As predicted, the Brits rose to the occasion admirably, and I managed to annoy a few republicans by stringing bunting around my desk at work, and then on my balcony on The Day. This earned me just a bit of disapproval (just a bit) for being too American, or not British enough, or too much of a Royalist—I’m still not sure which.

But the glow had barely dimmed before The Other Big News hit (well done, America, for holding off until after the wedding weekend—what a downer that would have turned out to be). That, too, was a big day, especially if you were an American; I basked in the collective victory along with my fellow countrymen but with a bit (just a bit) of caution, reminding myself and others that this really doesn’t bring anything to a close.

For this, or perhaps something else, I was labelled an “American Basher” by an old and dear friend. This, of course, gave me pause: you can do many things to an American, but you do not question their patriotism.

We’re heading into a new week now, and one has to hope that it is not so eventful and filled with passions. As the Tweeters have been observing, “The girl married the handsome prince, the dragon has been slain, it’s all very Disney.” To add to that, we’ve also had unbelievably stunning weather to accompany all of this. So I am ready for some uneventful days, a return to the drip, drip, drip of real life, and rain.

Have I really been in Britain so long that I have forgotten what it is like to be an American? And am I so brashly American, despite my longevity here, that I can never hope to fit in? That’s a sobering prospect, to be a man with a foot in two countries—and passports to both—but to belong to neither.

Don’t get the idea that I am planning to throw myself off of Beachy Head over this, it’s just something the flurry and fervor of this past week have brought to mind, and I welcome a bit of time to digest it.

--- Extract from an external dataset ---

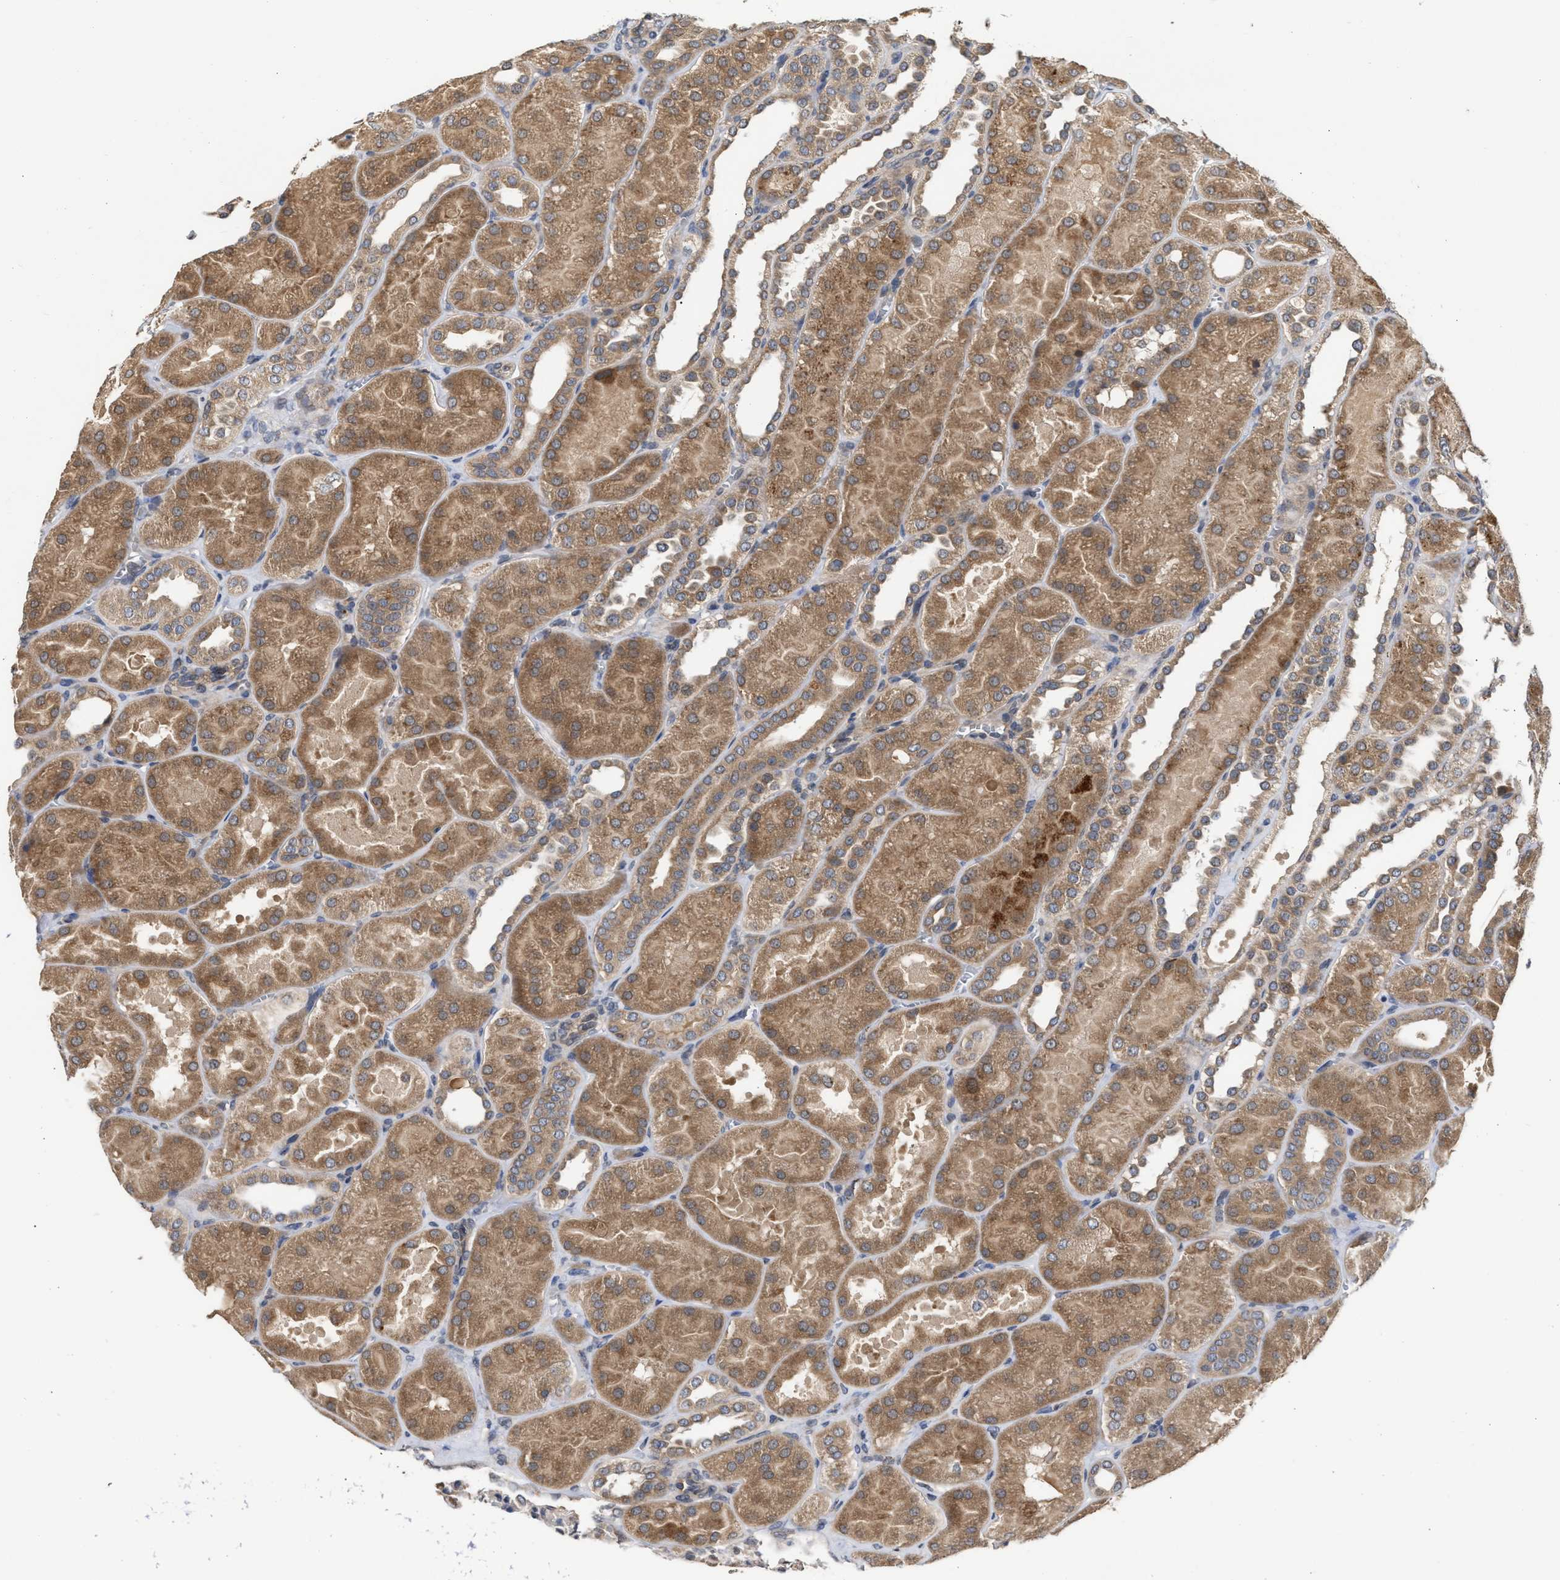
{"staining": {"intensity": "negative", "quantity": "none", "location": "none"}, "tissue": "kidney", "cell_type": "Cells in glomeruli", "image_type": "normal", "snomed": [{"axis": "morphology", "description": "Normal tissue, NOS"}, {"axis": "topography", "description": "Kidney"}], "caption": "IHC micrograph of benign human kidney stained for a protein (brown), which shows no positivity in cells in glomeruli.", "gene": "SAR1A", "patient": {"sex": "male", "age": 28}}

I see the previously blue sky is clouded over this morning. I really hope it rains.

Rain in Britain


  1. avatar says

    I totally get where you are coming from. I’ve been here for over five years and I feel like an in-between person. I don’t get some cultural references in both countries, I forget words used in the States and then end up calling trousers pants in public. It’s tough to be a 3rd culture person at times!

  2. avatar says

    Yes, I often have to think hard to recall what items were called in the States, and I can get confused about which country certain terms are relevant to.

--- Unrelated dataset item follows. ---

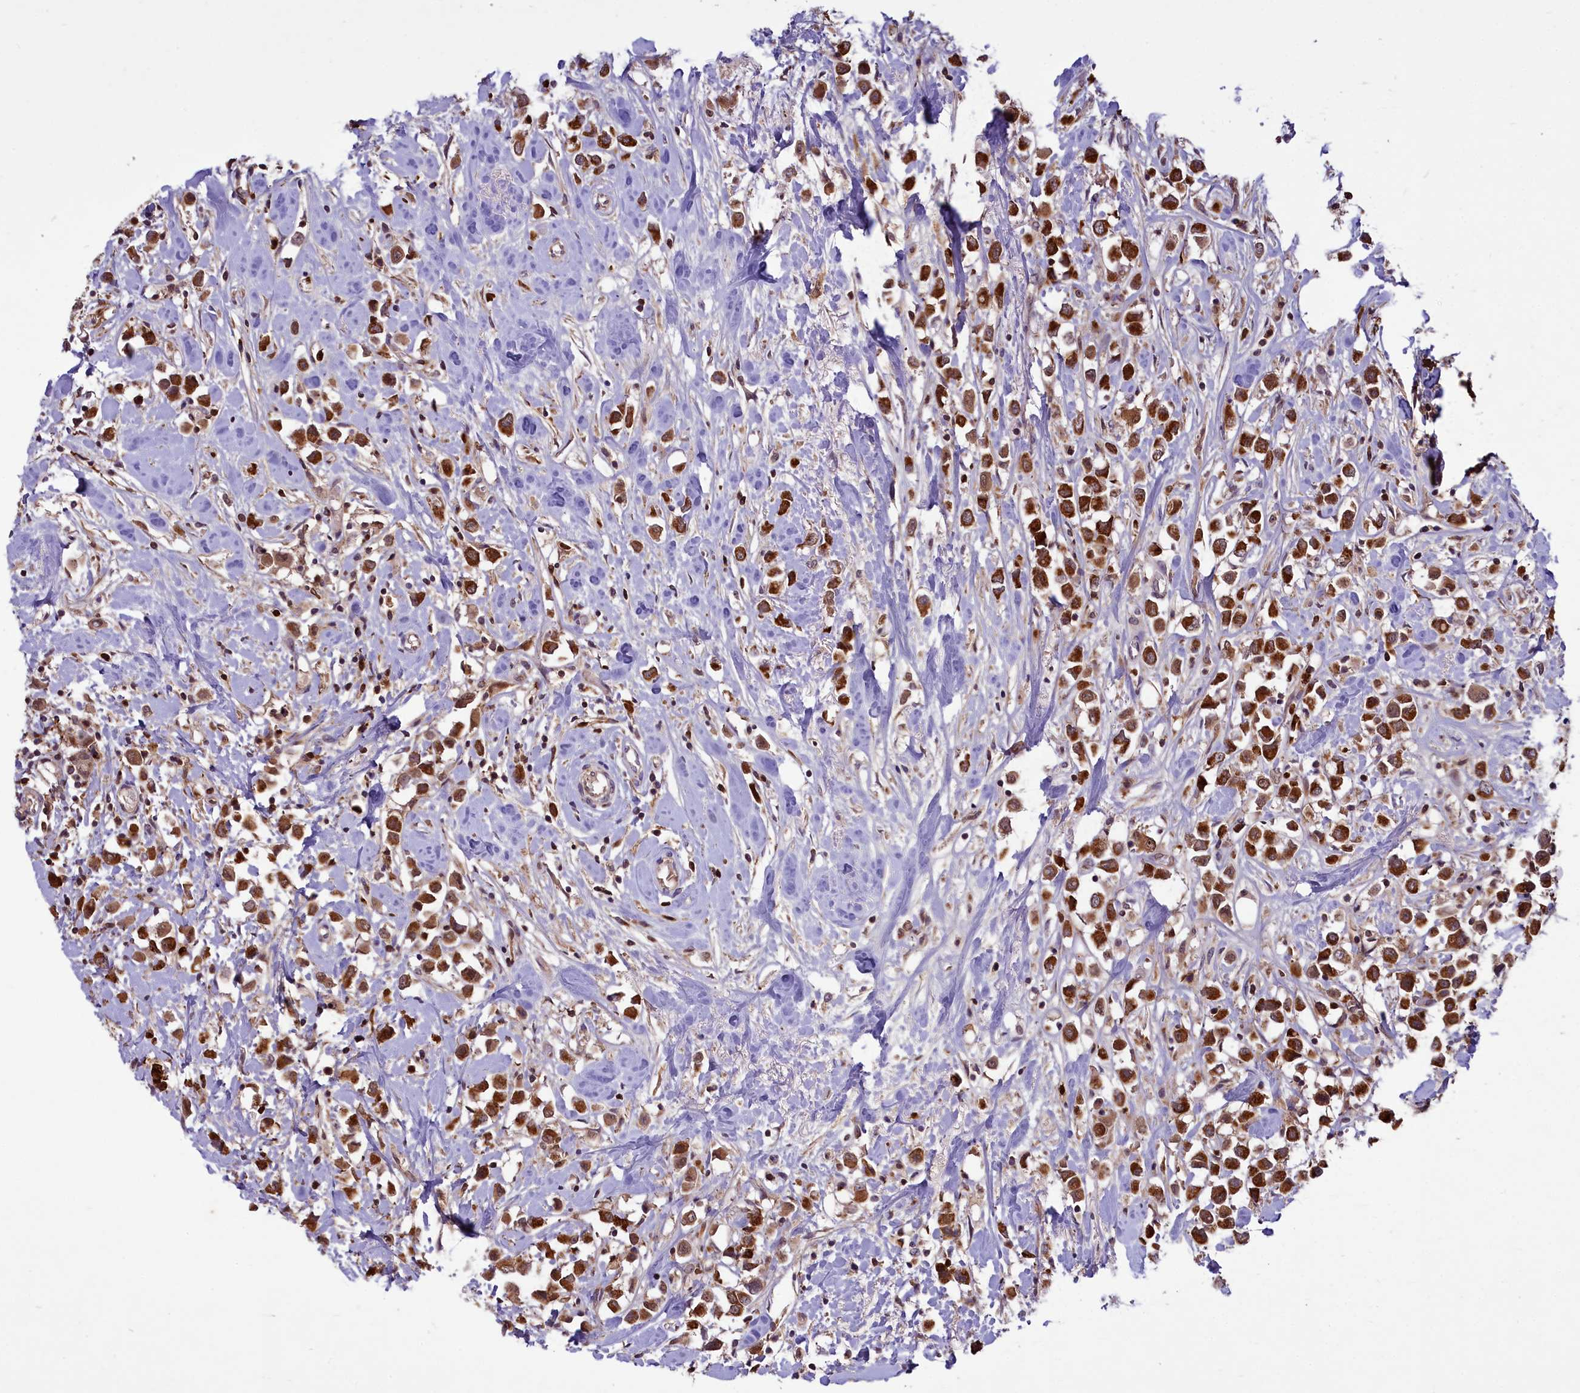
{"staining": {"intensity": "strong", "quantity": ">75%", "location": "cytoplasmic/membranous"}, "tissue": "breast cancer", "cell_type": "Tumor cells", "image_type": "cancer", "snomed": [{"axis": "morphology", "description": "Duct carcinoma"}, {"axis": "topography", "description": "Breast"}], "caption": "DAB immunohistochemical staining of human breast cancer shows strong cytoplasmic/membranous protein staining in approximately >75% of tumor cells.", "gene": "COX17", "patient": {"sex": "female", "age": 61}}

    Thanks for mentioning the cultural reference thing; I did notice that when I visited last–where I was obviously missing something other people were getting because I had been so long “out of the loop”

  3. avatarSara says

    Loved your post, Mike. I have found great relief just learning about Third-Culture Kids and Adults. I was born, ironically, in Normal, Ill. Six months later we moved to France, where we stayed for 3 years. Back to the states for a bit and then on to Okinawa for almost 3 years. I have always felt a tug to France and England, and visit as often as I can. I always feel like I’m trying to find home. My goal is to buy a small house in central France before too much longer. It’s good to know that there are other people who “get me.” :)

  4. avatar says

    Sara: Thanks. I was considering not posting that column because it wasn’t all sweetness and light, which is what I am usually about. But being an expat is a lonely business at times, and it’s good to at least acknowledge that fact.